Although his achievements are many, he never in fact, commanded more than 27 men and, it can be said,  he failed in the Antarctic goals he set himself: He was sent home by Scott from ‘Discovery’, a tremendous blow to a proud and ambitious man. On the ‘Nimrod’ expedition he achieved a glorious success in getting to within a hundred miles of the Pole, but he did not get to the Pole and, when eventually he had funds to return this had been achieved, not only by Amundsen, but also by Scott, no glory in being third. On the ‘Endurance’ expedition he did not achieve any of the ambitions that he had set himself – it has been said that some failures are more glorious than success and certainly, his command of this expedition is legendary (the sail to South Georgia and the boat journey to Elephant Island are regarded as almost miraculous), but he did not actually get onto the mainland.

I think ‘Endurance’ (part of the family motto), applies not only to the ship but to Shackleton himself. His endurance was both physical and outstandingly, mental. His overwhelming gift was to instill confidence and hope.

But I think at the end of his life, on balance, he would not have considered himself a great success.

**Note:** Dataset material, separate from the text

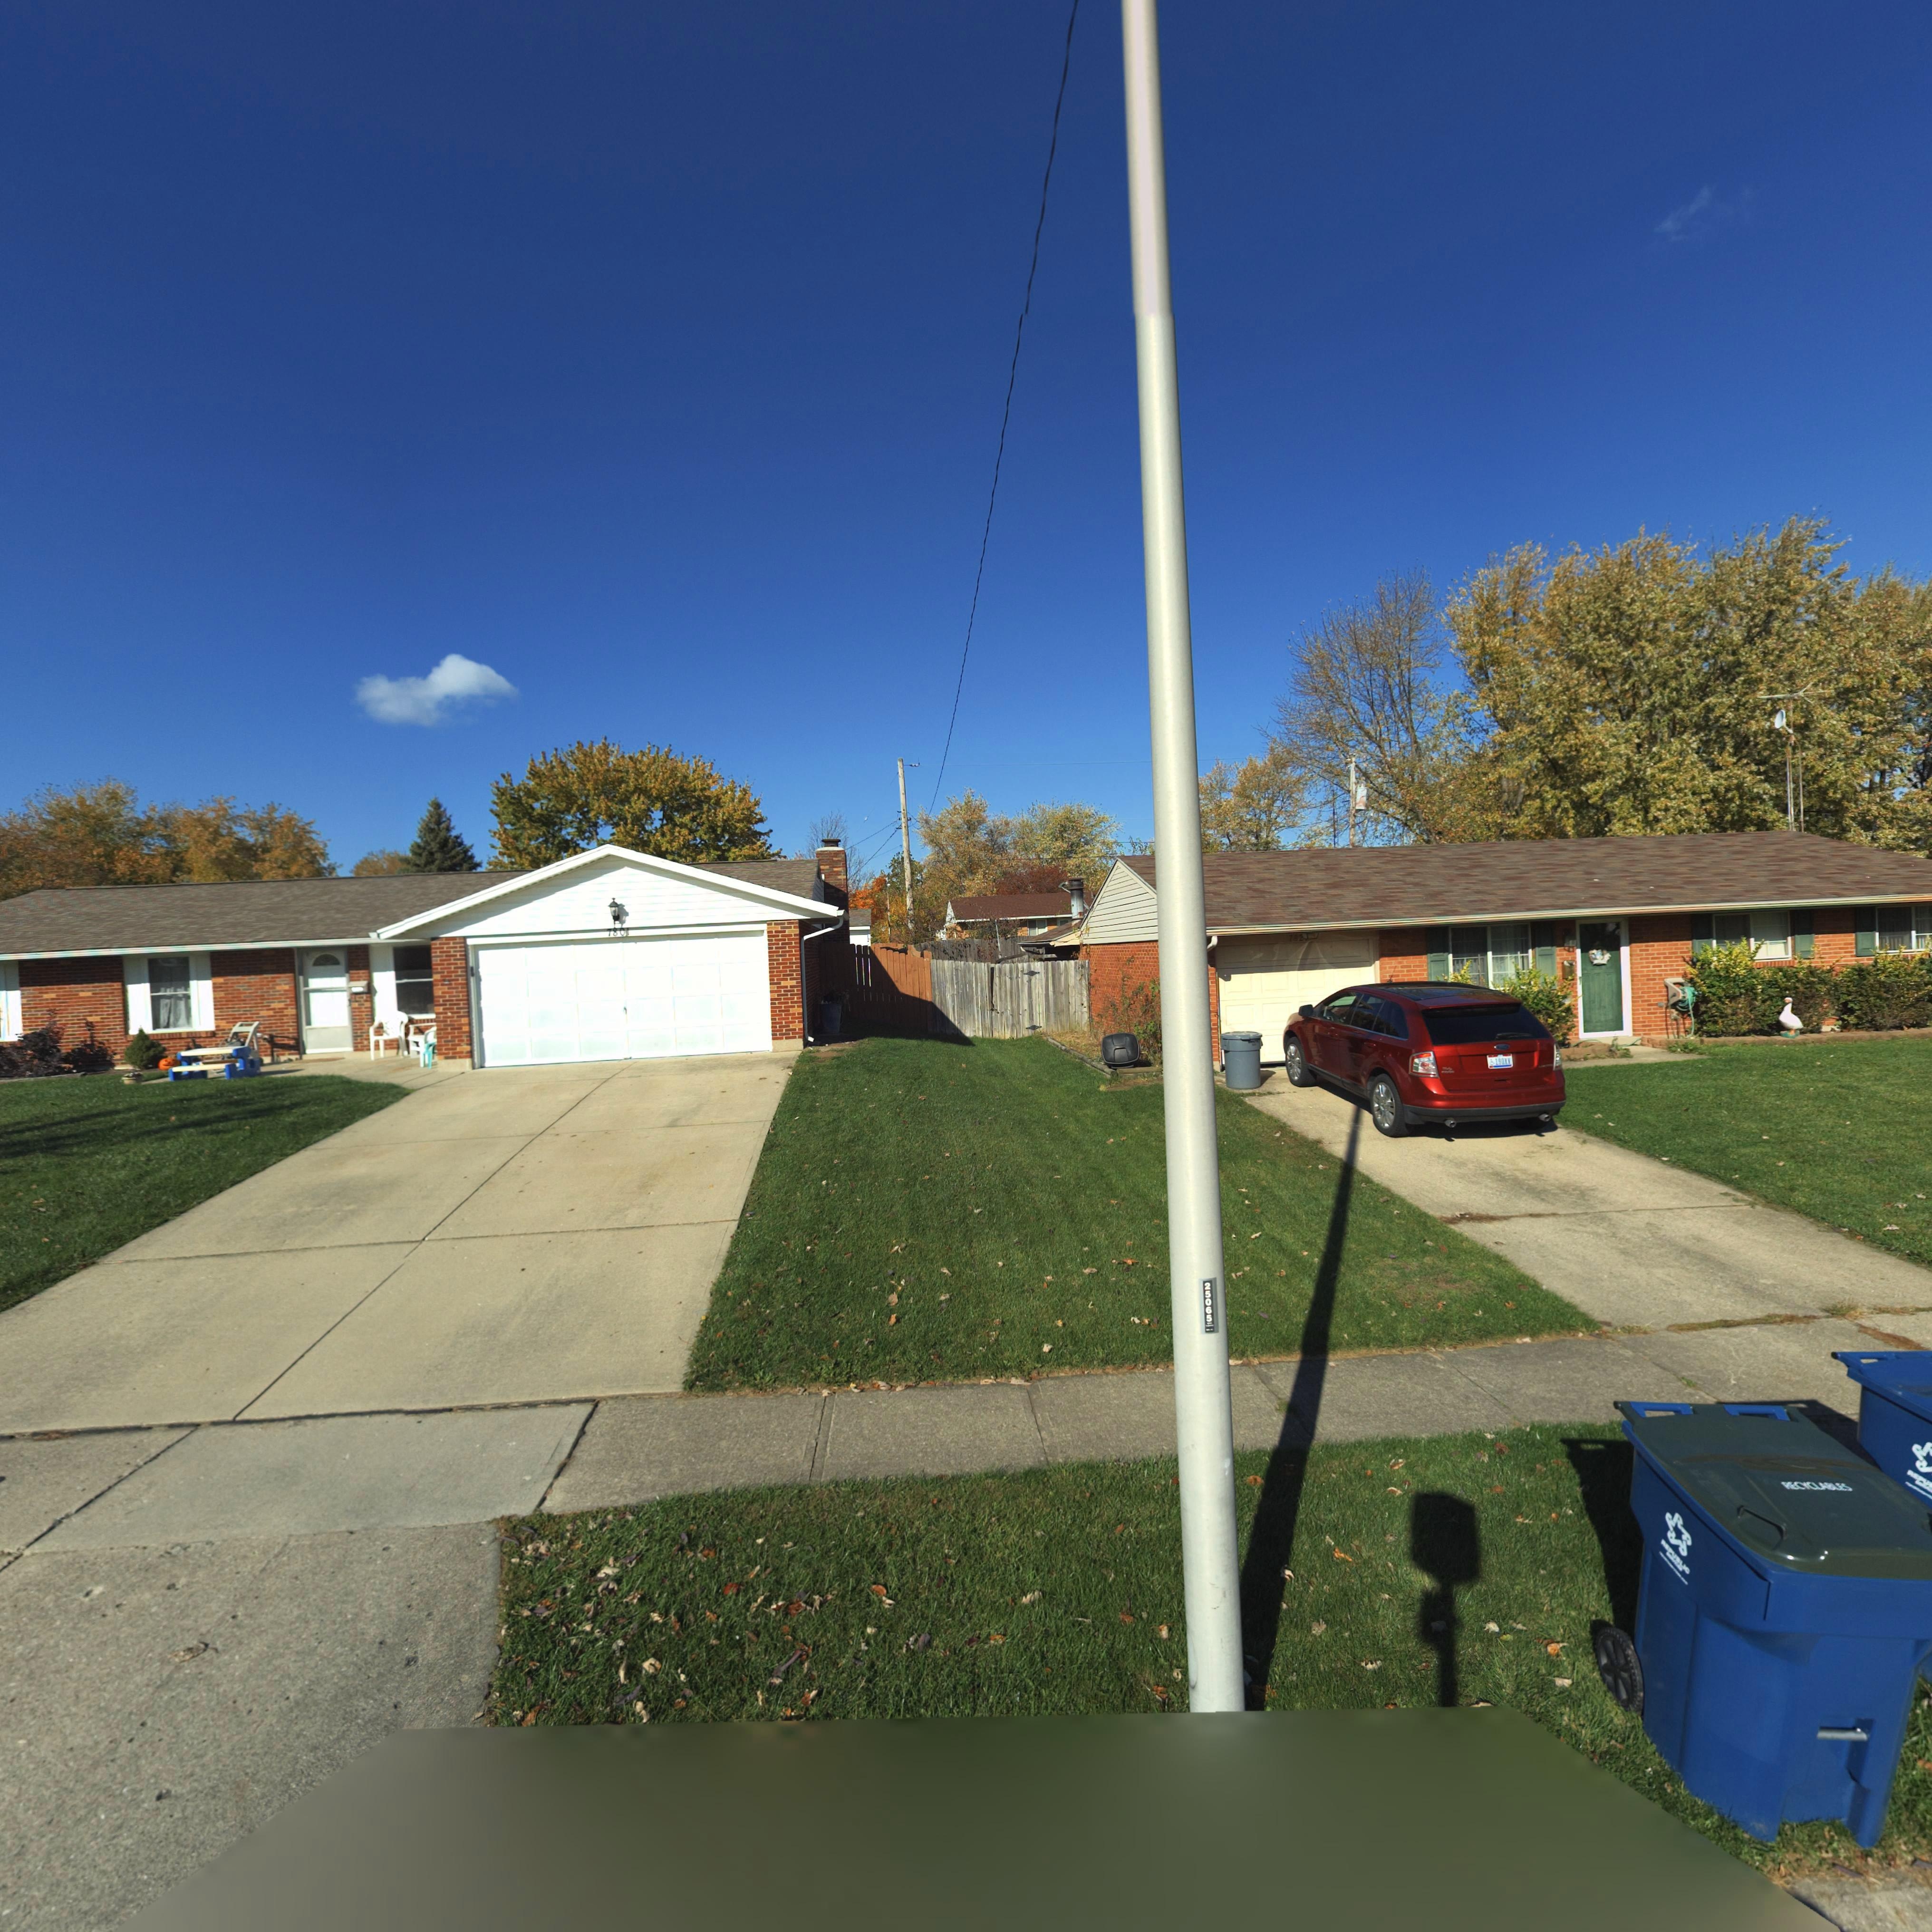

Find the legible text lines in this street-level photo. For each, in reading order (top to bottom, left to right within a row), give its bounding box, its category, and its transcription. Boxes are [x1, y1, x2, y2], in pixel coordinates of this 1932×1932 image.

Antarctic exhibition in the Queen’s Gallery, Buckingham Palace

29 Nov

I love this exhibition. It shows the photographs of Frank Hurley and Herbert Ponting. The images are very different. Hurley’s were made under conditions of great stress when “Endurance” was caught in the ice and then when the crew were drifting on ice floes for well over a year. Ponting was a wonderful professional photographer; Hurley was not, but made a matchless record of the Endurance and her crew.

Both created memorable scenes. Ponting’s picture of the “Terra Nova” through the window of an iceberg imprints itself on the memory, whilst Hurley’s photograph of the brilliantly lit Endurance in the black Antarctic winter is an unforgettable image.

Ponting did a “mock-up” of the expedition members sitting round a Nansen cooker in a tent before they set off on their ill-fated journey to the South Pole. In this image “Taf” Evans, “Birdie” Bowers, Edward Wilson and Captain Scott smile optimistically at each other.